Employing basic manners in everyday life has always been considered important. Parents and teachers emphasize always saying “please” and “thank you” from an early age, and charismatic people know manners are invaluable.

Charismatic people remember other people’s names using their titles when circumstances call for it. They also speak clearly enunciating their words and keeping their hands away from their face.

Not interrupting others, not using crude or inappropriate language and other basic tenants of good manners apply to today’s methods of communicating too. The advent of smartphones and other communication devices makes good manners crucial to job success. Paying attention to personal communication style and habits not only verbally but also in email and texts is an essential element of achievement in today’s technology-driven world. Texting or emailing something inappropriate remains accessible, theoretically, forever.

Be a team player

A sense of camaraderie increases productivity. Team players are kind and non-condescending while maintaining a sense of humor.

Team players do not micromanage. Allowing others to make decisions demonstrates consideration and appreciation of their opinion and work. The peers and colleagues of likable people respect collaboration and transparency. Likable people share the spotlight and look for opportunities to share accolades with others.

Networking

Introducing acquaintances, or friends, and establishing new relationships contributes to likability. Helping a colleague obtain a job or promotion through personal networking earns respect from peers. Charismatic people help others meet new people.

Professional networking develops a strong feeling of trust between those involved in the industry. Whether personal or vocational, social networking strengthens existing relationships and increases confidence.

Good listeners

Likable people listen carefully and react appropriately to what others say. People want acknowledgment, if not validation, of their point of view. Active listeners provide this and look people straight in the eye. Good listeners let others finish their thoughts without interrupting. Upbeat people who are sincerely interested in what others have to say have natural charisma. They draw people out and have an ability to get others talking.

Effective listeners do not look at their phone in the presence of others.

Email and text

Many people may be likable in their face-to-face communication but then forget about being polite when using technology. While the tone of an email or text remains an essential part of respectful communication, the written word is equally important.

Agreeable people always use good grammar, proper spelling, and minimize the use of jargon and potentially divisive language.

Authenticity

People quickly discern when someone is not genuine. A firm handshake gives a positive first impression as does eye contact and a smile. People like being around someone who smiles. A warm and friendly smile is an effective method of communication and immediately puts others at ease.
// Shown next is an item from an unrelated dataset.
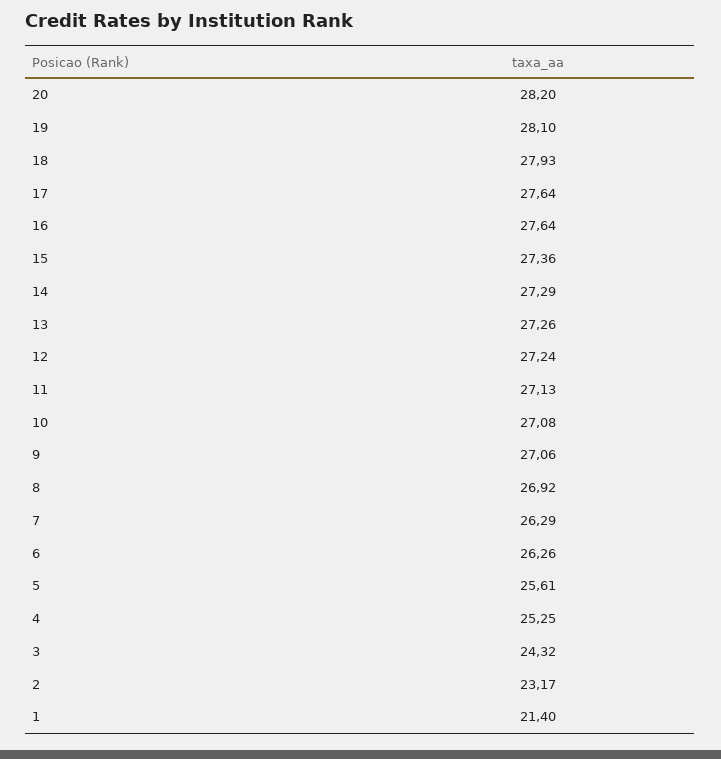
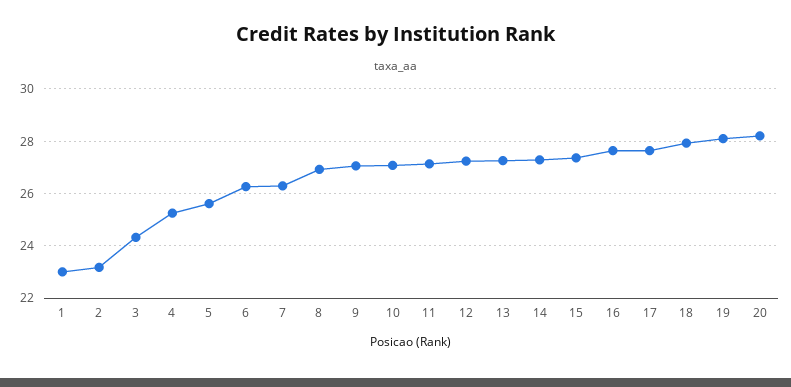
1: 21.4 -> 23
Likable people are honest and open when dealing with others in person, using email and text, or when posting on a social medium. Those who value relationships over power are perceived to be more trustworthy. When someone merits praise, a charismatic person offers sincere compliments.

Engaging people say what they mean and mean what they say. Others are drawn to those who have well-defined boundaries and who adhere to a set of principles and values.

Attitude

A good attitude is an essential element of likability. Positive communication with others earns respect and trust from peers. Attitude impacts how an employee functions as a part of a team. Employees who embrace new challenges, diversity and change in the workplace foster a spirit of cooperation.

Final thoughts

Everyone enjoys being around a likable person. Effectively expressing yourself with a firm handshake, a smile, positive attitude, and respect towards others will give you the kind of relationships that have staying power. Likability allows you to convert acquaintances into friends through engaging reciprocal interactions and enables you to establish authentic connections.